— What the task requires —
Repeat the lines from the line with "mouse_move(497, 176)" to the line with "left_mouse_up()" in the listing below, keeping both end lines and adding nothing.

— Extracted records —
_____
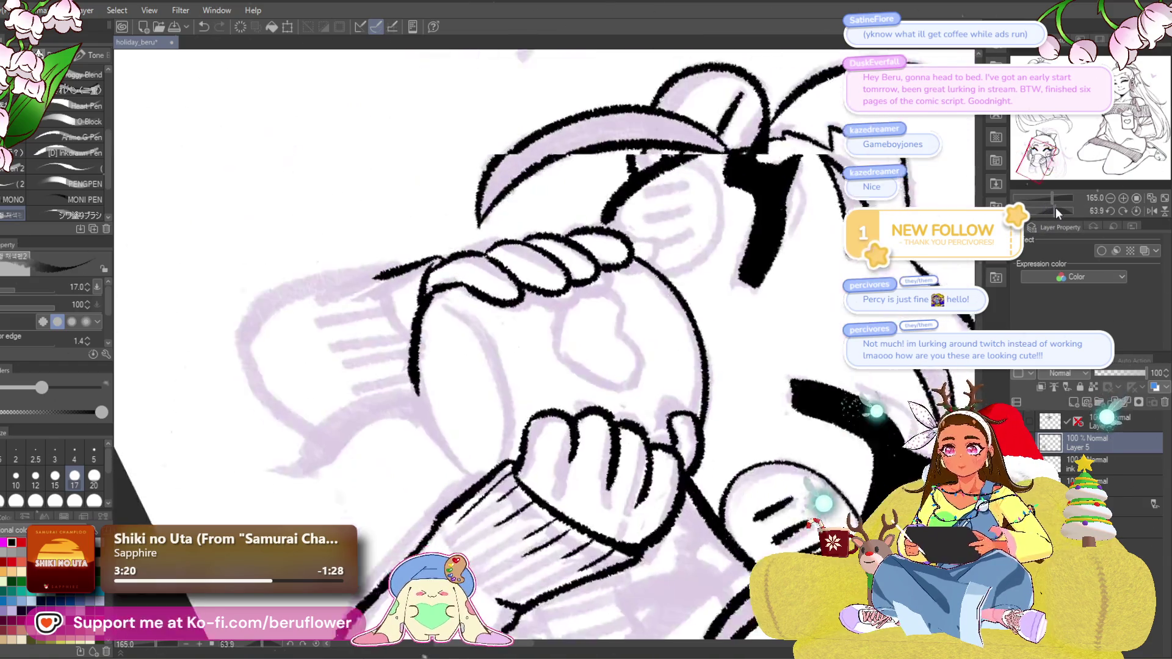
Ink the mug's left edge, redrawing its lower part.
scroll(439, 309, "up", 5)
_____
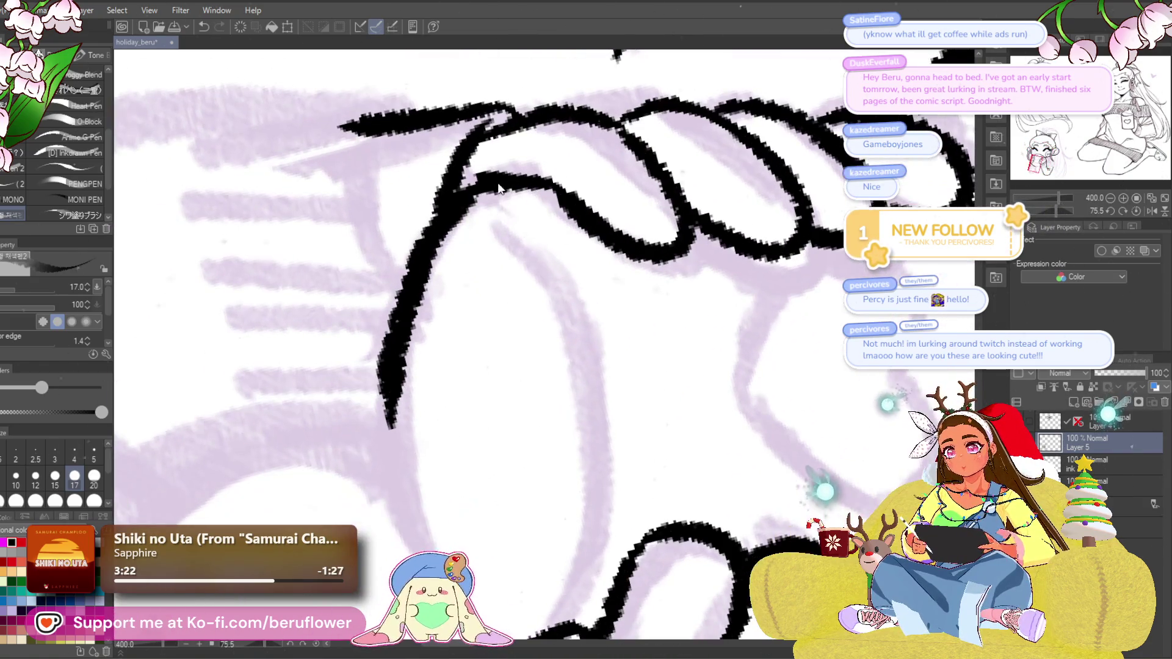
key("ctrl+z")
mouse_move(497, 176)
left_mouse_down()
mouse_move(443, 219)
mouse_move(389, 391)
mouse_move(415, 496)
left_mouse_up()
_____
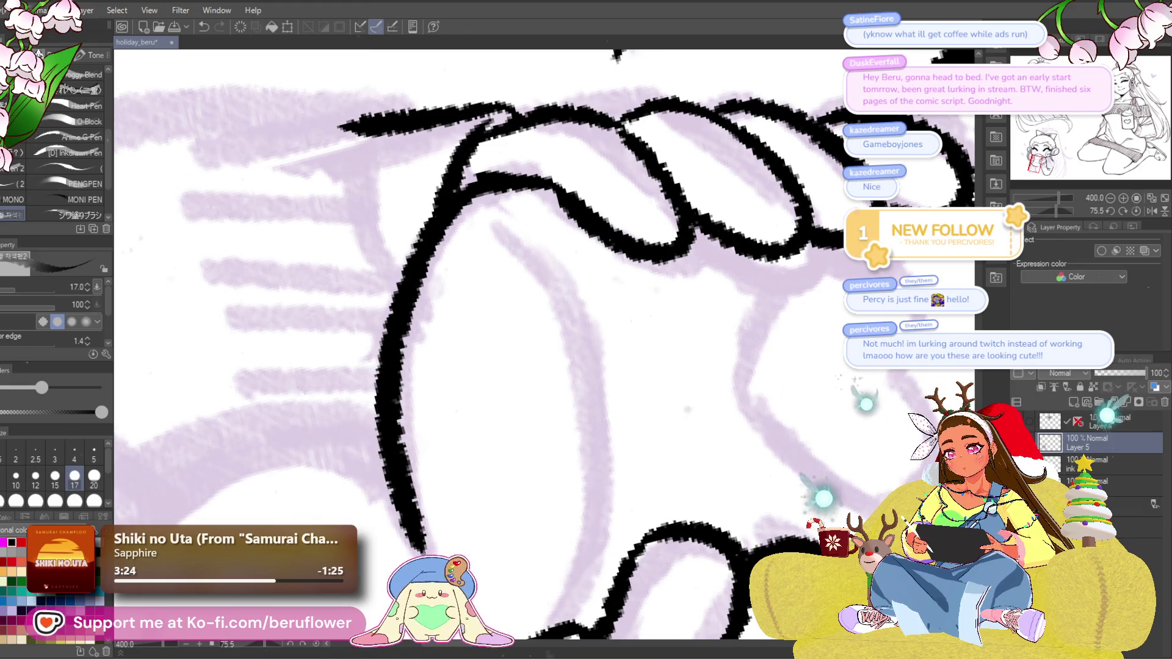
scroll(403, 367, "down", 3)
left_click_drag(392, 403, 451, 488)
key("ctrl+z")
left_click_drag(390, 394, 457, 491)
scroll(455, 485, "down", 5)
_____
— Exercise output —
mouse_move(497, 176)
left_mouse_down()
mouse_move(443, 219)
mouse_move(389, 391)
mouse_move(415, 496)
left_mouse_up()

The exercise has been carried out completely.